Imperium by Ryszard Kapuściński

I think I have read most of Ryszard Kapuściński's books. He is Polish and, as far as I know, all of his work in English has been translated from his original tongue. Some styles of writing get lost in the translation process but his is quite memorable and consistently so across his works. It is vivid, personal and practical. He does not go in for florid metaphors. He doesn't need to, as his subject matter is so compelling.


This work is one of his best. It contains accounts of his travels in the the USSR between 1989 and 1991, as the empire ('Imperium") that was the Union of Soviet Socialist Republics started to collapse and fragment. This process continues today and he rightly predicted that the post-Soviet transition would take many years. It is that fact, perhaps above all others, that makes this book fresh and still relevant, as we watch today's Russia continuing to struggle with the legacies of the Soviet era.


For Kapuściński, these terrible legacies are fourfold: the remnants of the old regime, like the nomenklatura, the police and the army; the persistence of fear, since between 1918 and 1953, between 50 and 100 million Soviet citizens were murdered; poverty; and ecological horrors like the Aral Sea. It is worth mentioning that his report of what has happened to the Aral Sea is spare and unbelievably depressing.

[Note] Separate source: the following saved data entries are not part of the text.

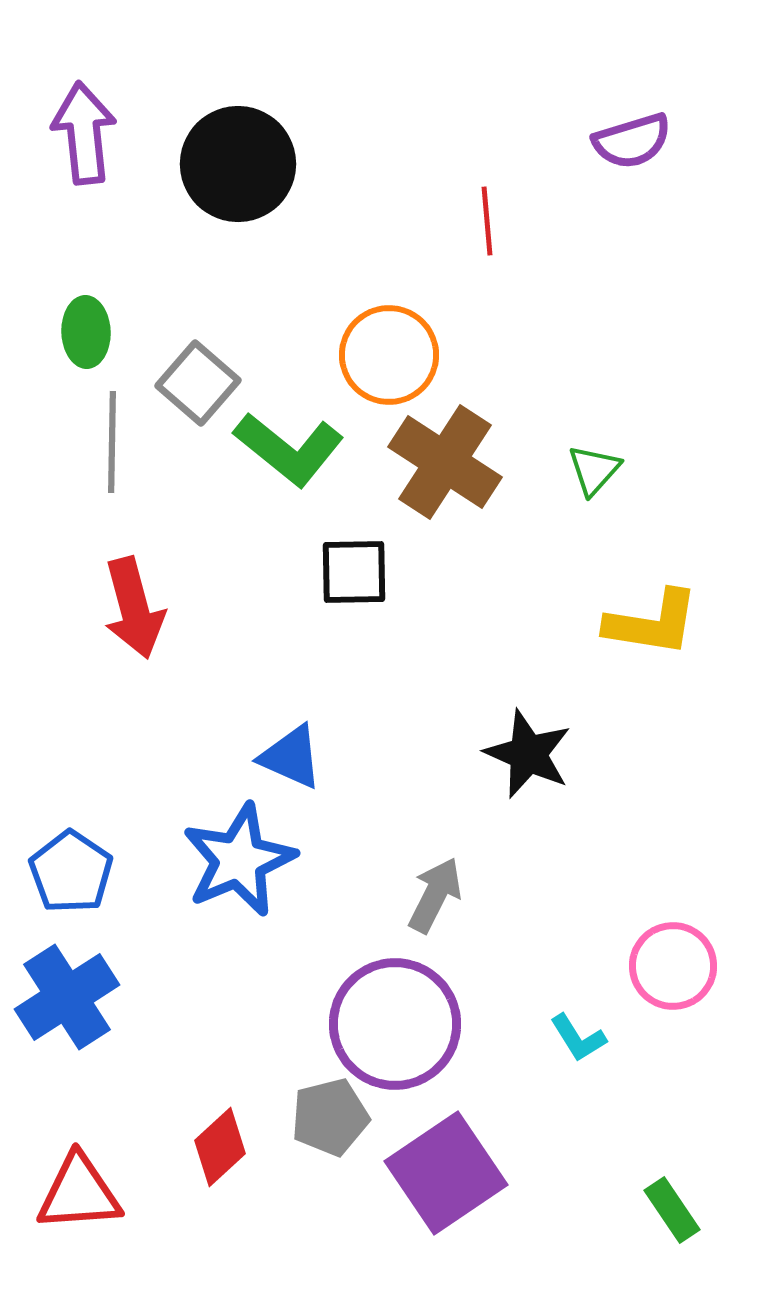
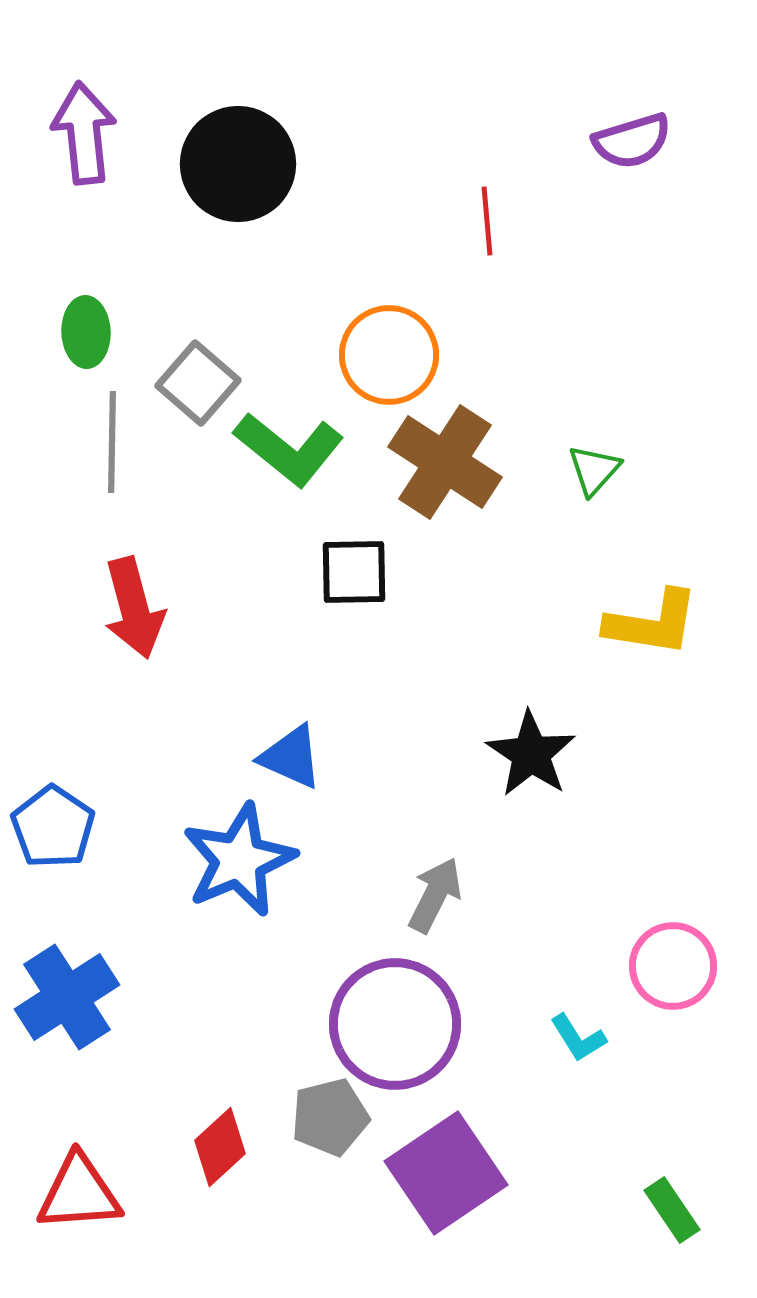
black star: moved 3 px right; rotated 10 degrees clockwise
blue pentagon: moved 18 px left, 45 px up
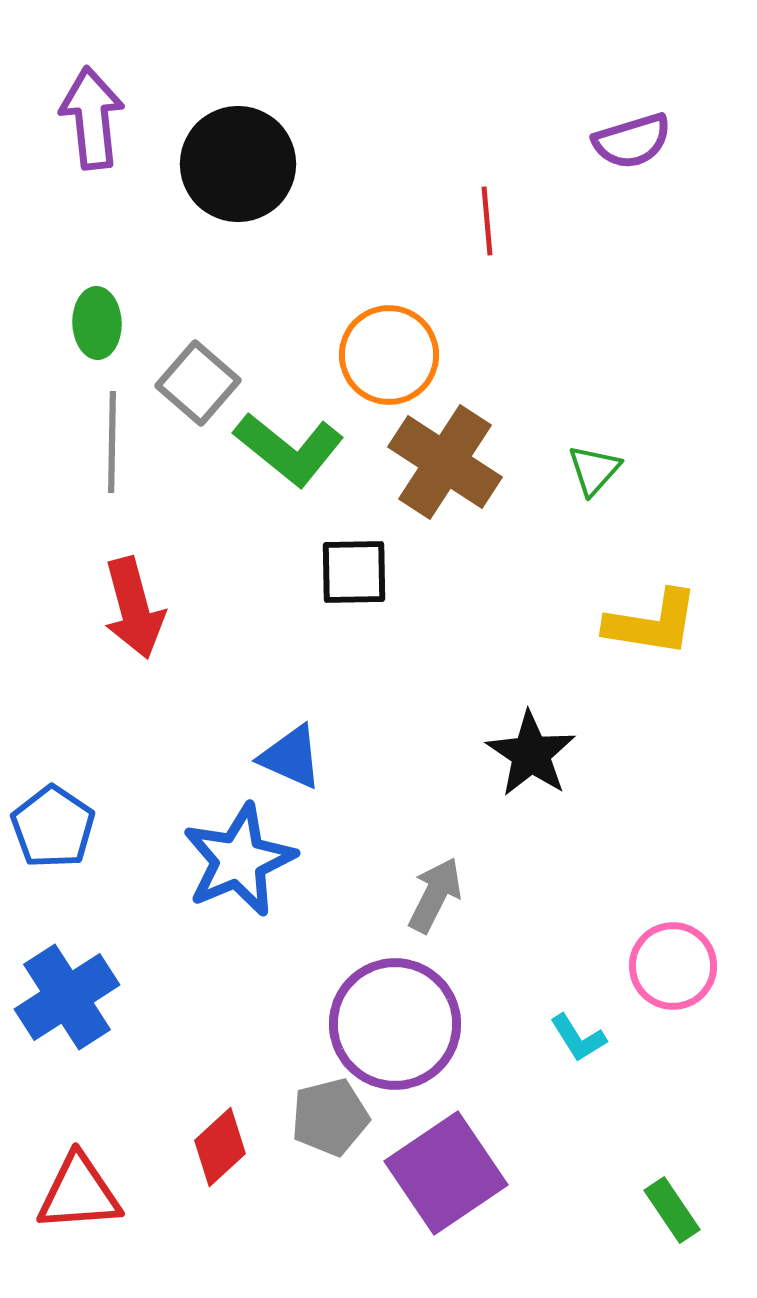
purple arrow: moved 8 px right, 15 px up
green ellipse: moved 11 px right, 9 px up
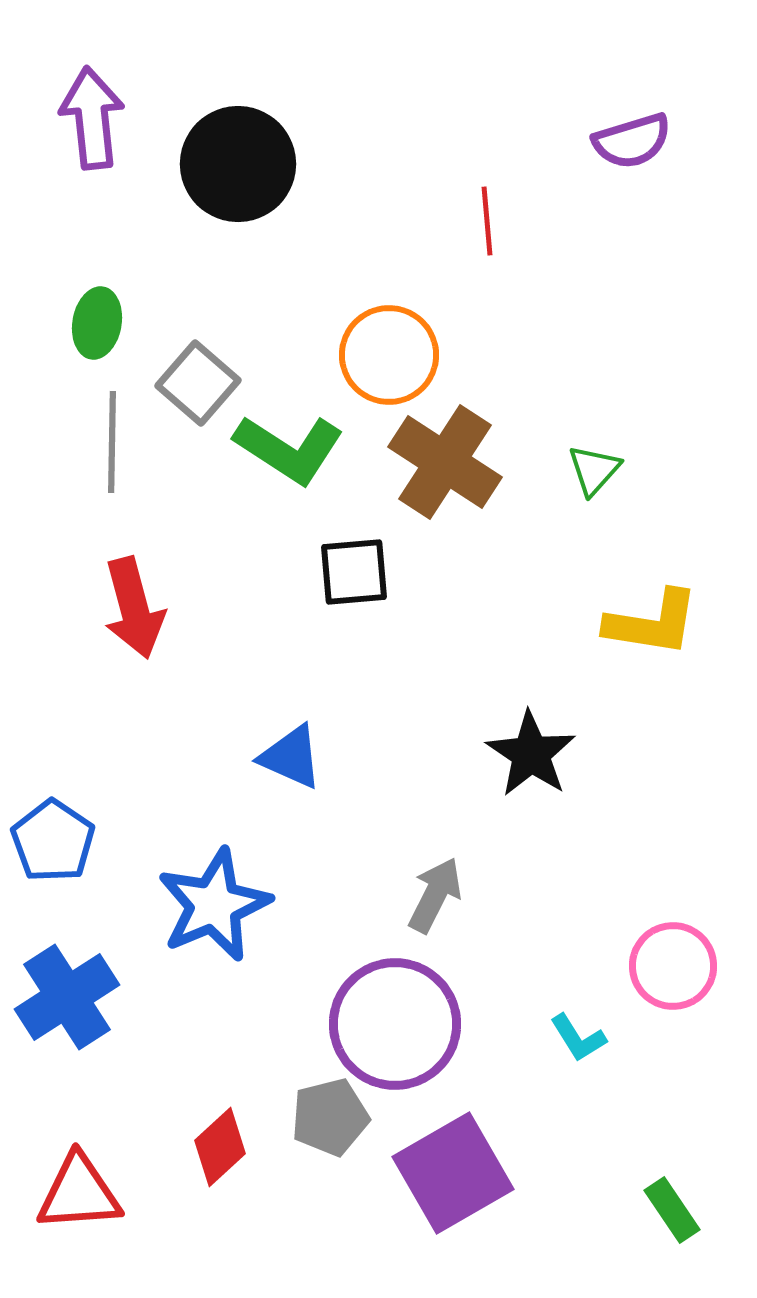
green ellipse: rotated 12 degrees clockwise
green L-shape: rotated 6 degrees counterclockwise
black square: rotated 4 degrees counterclockwise
blue pentagon: moved 14 px down
blue star: moved 25 px left, 45 px down
purple square: moved 7 px right; rotated 4 degrees clockwise
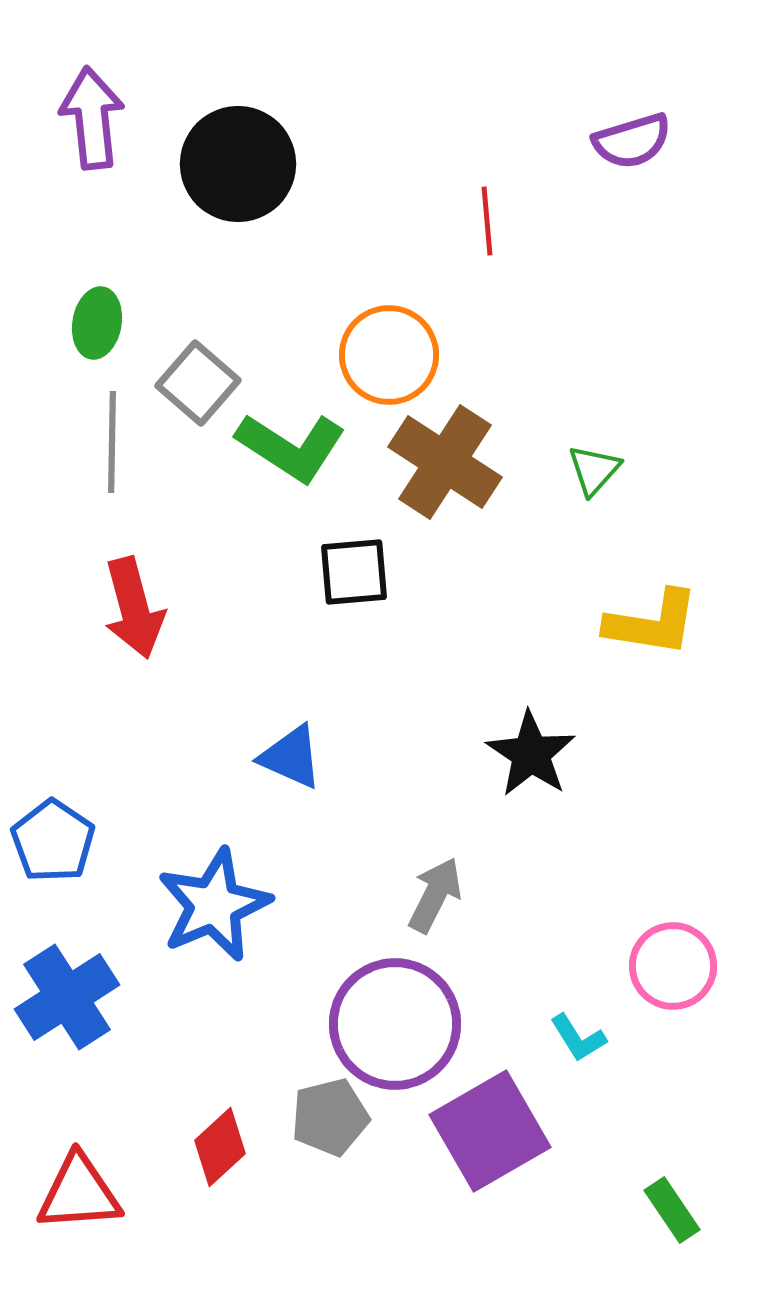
green L-shape: moved 2 px right, 2 px up
purple square: moved 37 px right, 42 px up
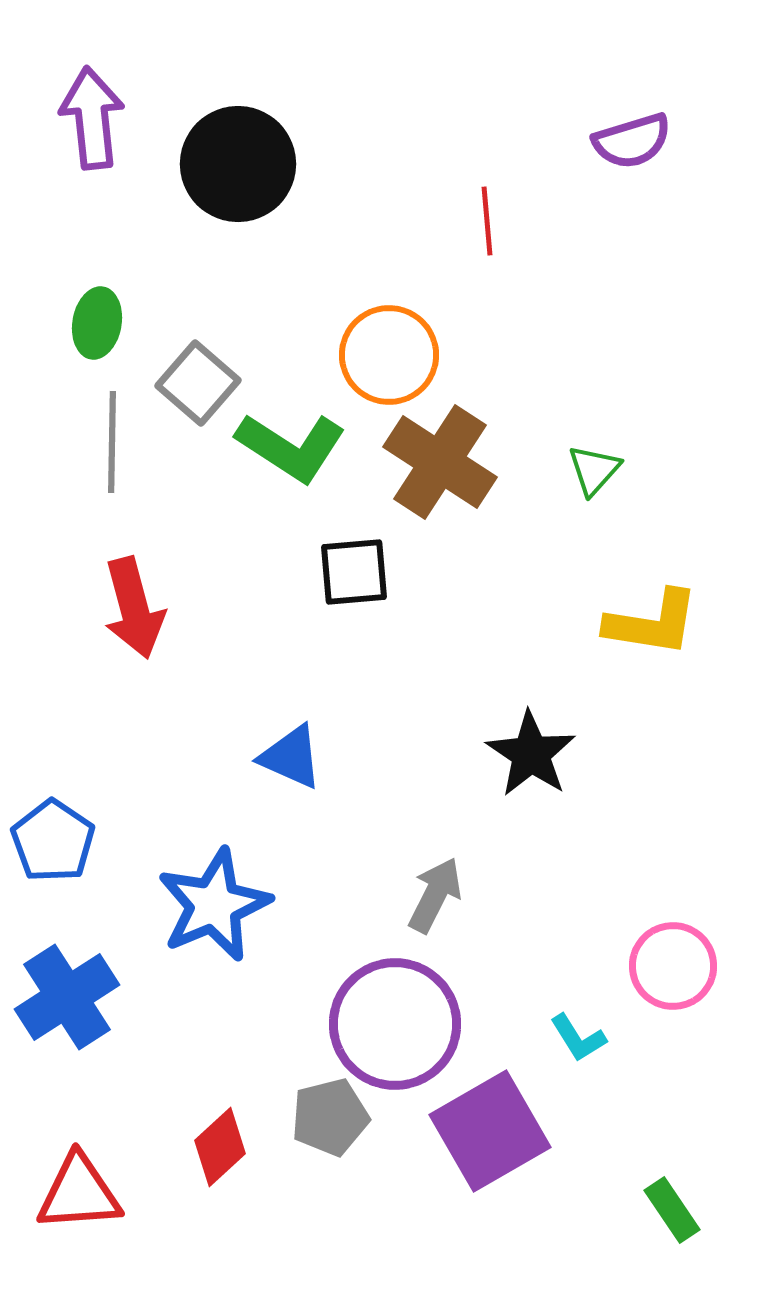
brown cross: moved 5 px left
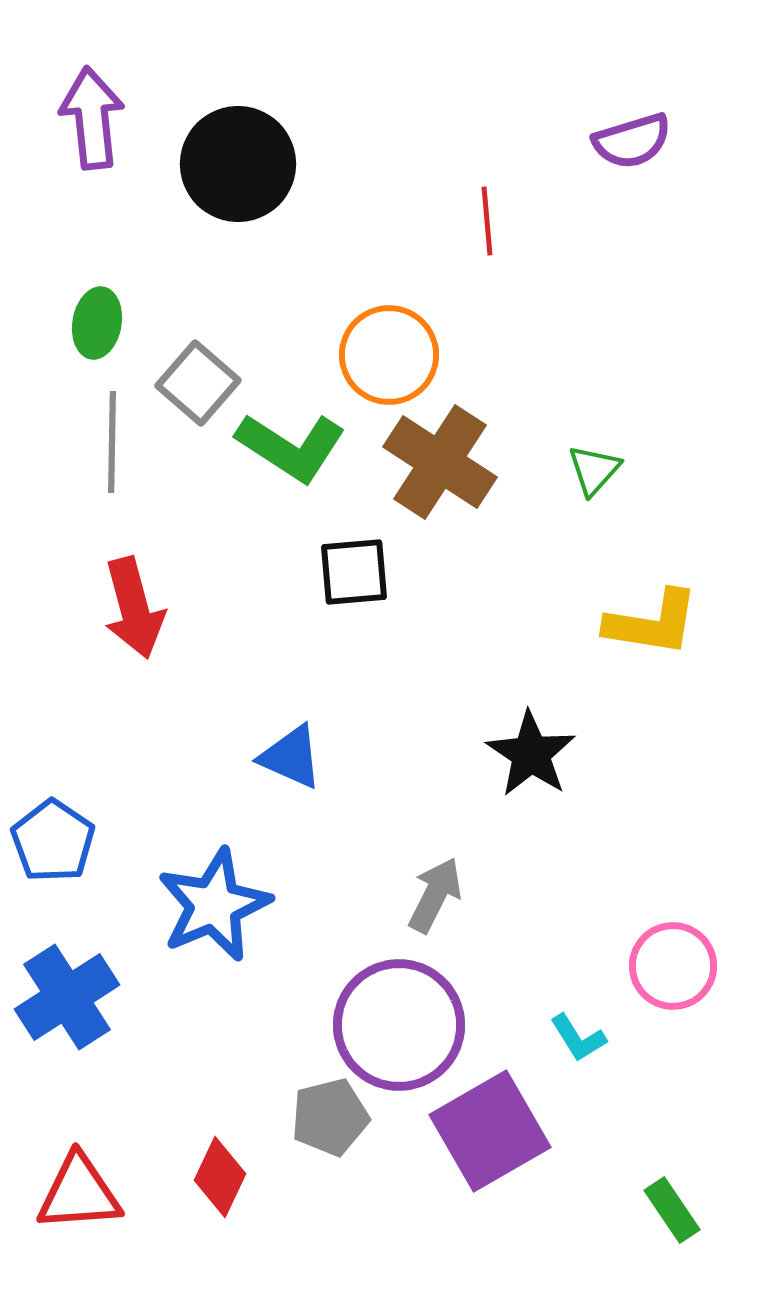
purple circle: moved 4 px right, 1 px down
red diamond: moved 30 px down; rotated 22 degrees counterclockwise
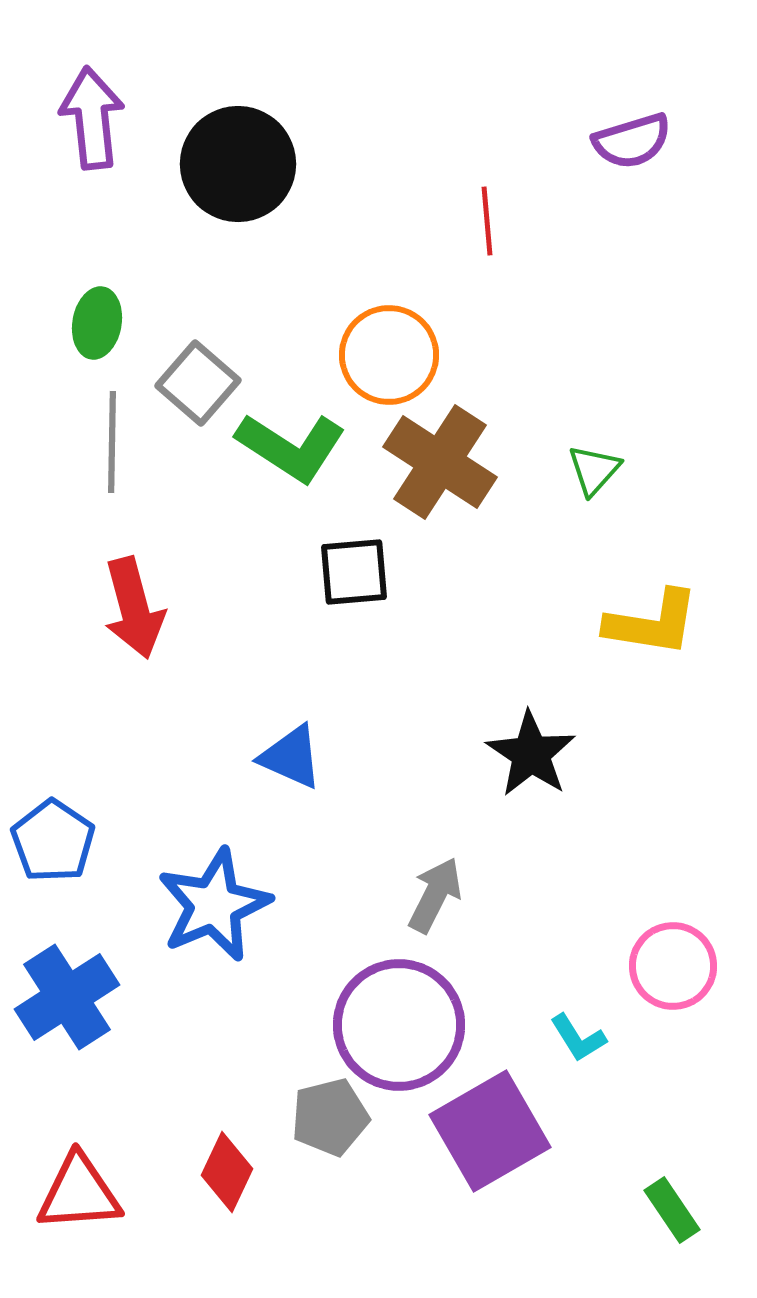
red diamond: moved 7 px right, 5 px up
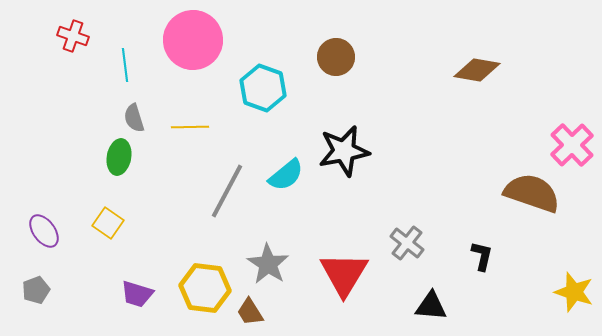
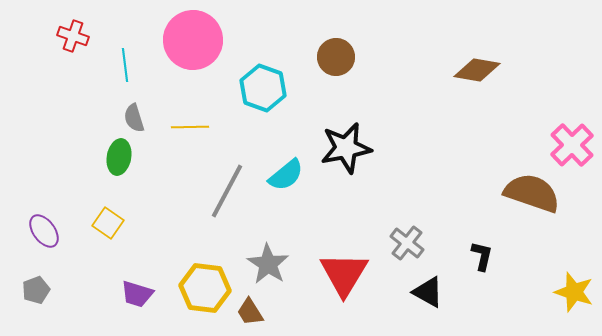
black star: moved 2 px right, 3 px up
black triangle: moved 3 px left, 14 px up; rotated 24 degrees clockwise
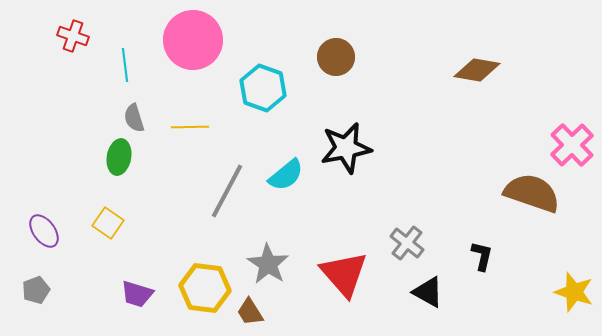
red triangle: rotated 12 degrees counterclockwise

He has fascinating and wise things to say about historical change, that apply almost everywhere in today's world. He notes that the former USSR went very rapidly from a position where information was rare and unreliable and fundamentally subversive to a totalitarian system, to a position, like many other countries, where it is so varied and abundant to bring whole new social problems. He also notes, more insightfully perhaps, that the pace of political change now outstrips the pace of change in ordinary life. Governments and institutions come and go in the space of years or months; meanwhile, people live pretty much as before, with the same dripping tap or long bus ride to work.


And he sees 3 black clouds over the 21st century: nationalism, racism and religious fundamentalism. These threats, all dependent for their existence on some ill feeling against some other, loom not only over the former USSR, of course. 


Some of what he writes about makes you catch your breath. The Great Famine in the Ukraine, when Stalin deliberately starved millions of people to death, is one of those things we sort of think we know about but which bears repeated consideration and scrutiny. The sheer awfulness of daily life the USSR is quite horrifying in its banality and ubiquity. As he points out, even the material privilege available to those who for hierarchical or other reasons could obtain it under the system was piffling to western eyes. Outrage because an official has a few extra supplies found in his car. Hardly grand corruption and personal kleptocracy, on the scale we see today in Russia.


And his visit to Siberia, where so many death camps were run by successive Soviet regimes, is unforgettable.


This is an excellent book, enhanced by a short but limpidly written afterword by Margaret Atwood.